┌──

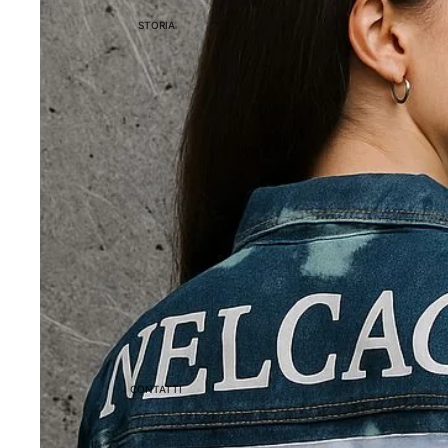
STORIA
CONTATTI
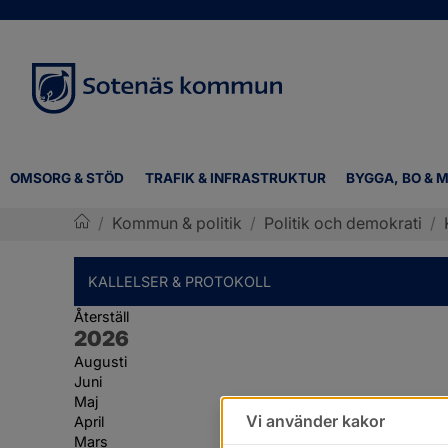
OMSORG & STÖD
TRAFIK & INFRASTRUKTUR
BYGGA, BO & M
/
Kommun & politik
/
Politik och demokrati
/
Sotenäs kommun
KALLELSER & PROTOKOLL
Återställ
År:
2026
Augusti
Juni
Maj
Vi använder kakor
April
Mars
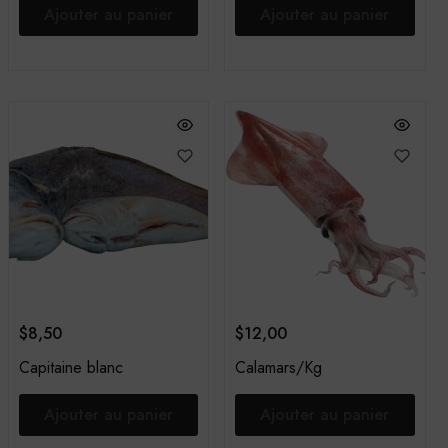
Ajouter au panier
Ajouter au panier
$
8,50
$
12,00
Capitaine blanc
Calamars/Kg
Ajouter au panier
Ajouter au panier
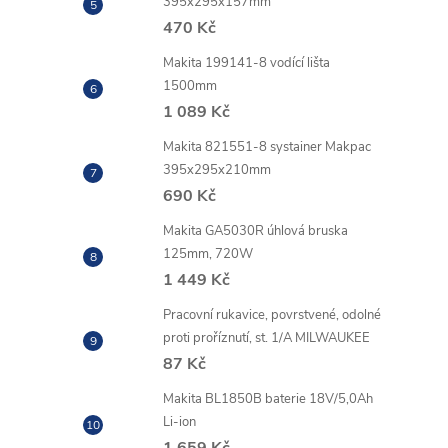
395x295x157mm
470 Kč
Makita 199141-8 vodící lišta
1500mm
1 089 Kč
Makita 821551-8 systainer Makpac
395x295x210mm
690 Kč
Makita GA5030R úhlová bruska
125mm, 720W
1 449 Kč
Pracovní rukavice, povrstvené, odolné
proti proříznutí, st. 1/A MILWAUKEE
87 Kč
Makita BL1850B baterie 18V/5,0Ah
Li-ion
1 659 Kč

└──

** Brief **
Go through the entries and return each line where the word "Makita" occurs.

** Solution to this exercise **
Makita 199141-8 vodící lišta
Makita 821551-8 systainer Makpac
Makita GA5030R úhlová bruska
Makita BL1850B baterie 18V/5,0Ah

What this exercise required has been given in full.